The Treasury is further targeting Sh559.9 billion from appropriations-in-aid — revenues collected by various Government Ministries, Departments and Agencies (MDAs) when discharging services such as charges for processing of passports and, birth and death certificates. This is a 15.02 percent jump from Sh486.8 billion estimates for current fiscal year.
Total revenues, including appropriations-in-aid, for the 2025-26 financial year are projected at Sh3.32 trillion, a growth of 8.12 percent over Sh3.07 trillion projection for the current year.
That will leave a deficit of Sh876.1 billion which will be funded through Sh591.9 billion domestic borrowing and Sh284.2 billion foreign debt.
Treasury has projected Sh46.9 billion inflows from grants, a drop of 10.84 percent from the Sh52.6 billion estimates for the prevailing year.
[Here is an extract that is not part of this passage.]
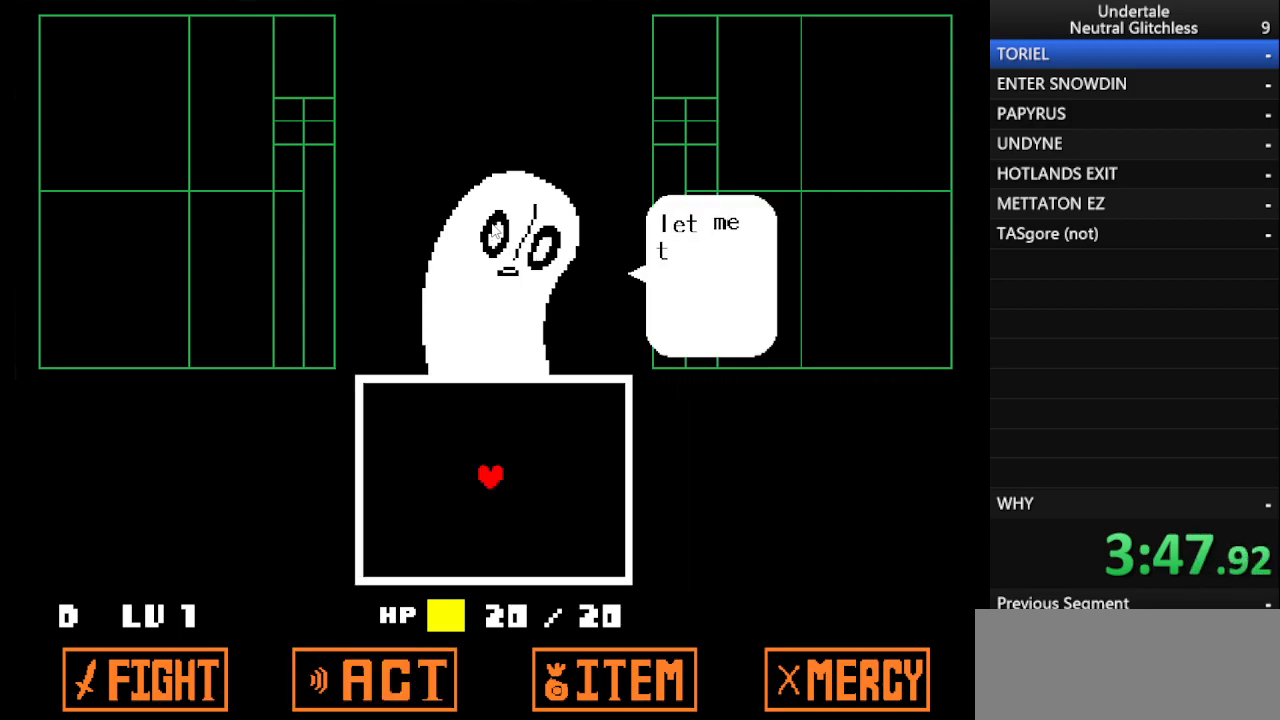
{"keys": [], "events": [[67, "return", "down"], [217, "return", "up"]]}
As part of revenue mobilisation measures, the Treasury plans to fast-track the long-delayed privatisation programme which are expected to yield Sh149 billion for budgetary support.
The Treasury has singled out KPC as a low-hanging fruit in the 2023 Privatisation Programme which has 11 state-run firms earmarked for sale.
“We are moving quickly and have signed some documents to allow for privatization of KPC to be done. Why we say KPC is ready is because one, its profit making and second, it is already a limited liability company,” Mr Mbadi told the Business Daily in May. “There is talk that if we could offload more of our ownership of Safaricom, where we are likely to get the Sh149 billion through privatization in the 2025/26 financial year.”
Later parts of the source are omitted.